Work order: Omit every picture, then return each line of the data below exactly.

---------- Given information

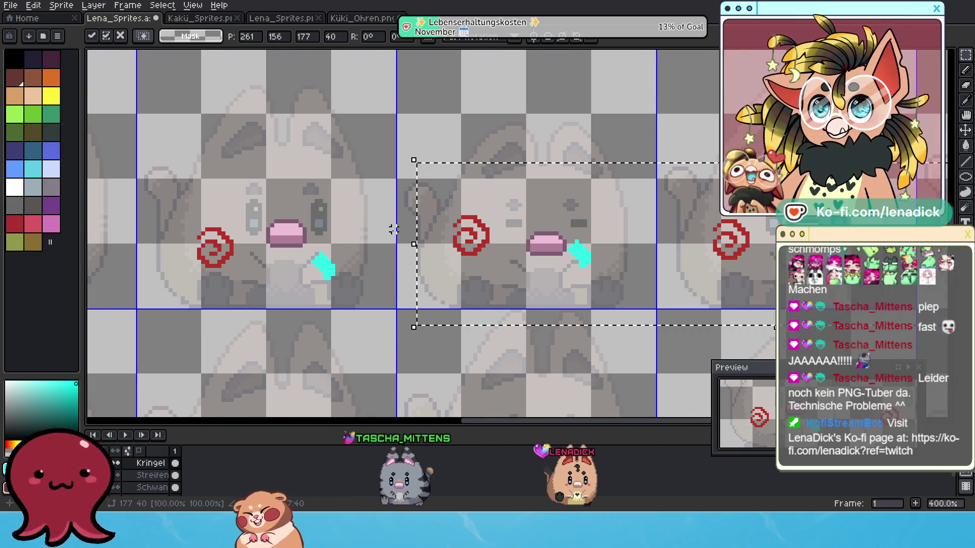
left_click_drag(393, 224, 425, 225)
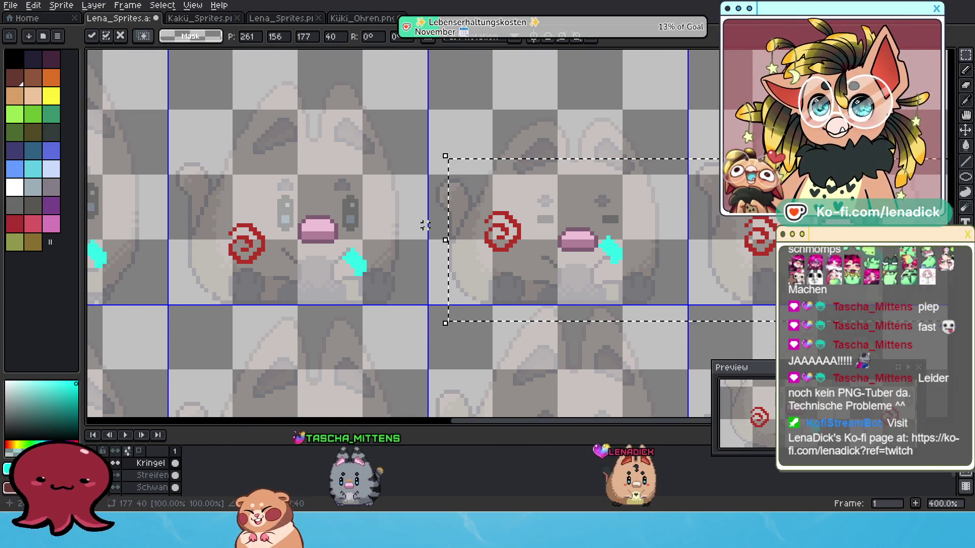
key("Return")
- Squash one frame's spiral and arm overlay to 29 pixels tall and commit it
left_click_drag(445, 164, 670, 303)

--------------------

Exercise output:
left_click_drag(393, 224, 425, 225)
key("Return")
- Squash one frame's spiral and arm overlay to 29 pixels tall and commit it
left_click_drag(445, 164, 670, 303)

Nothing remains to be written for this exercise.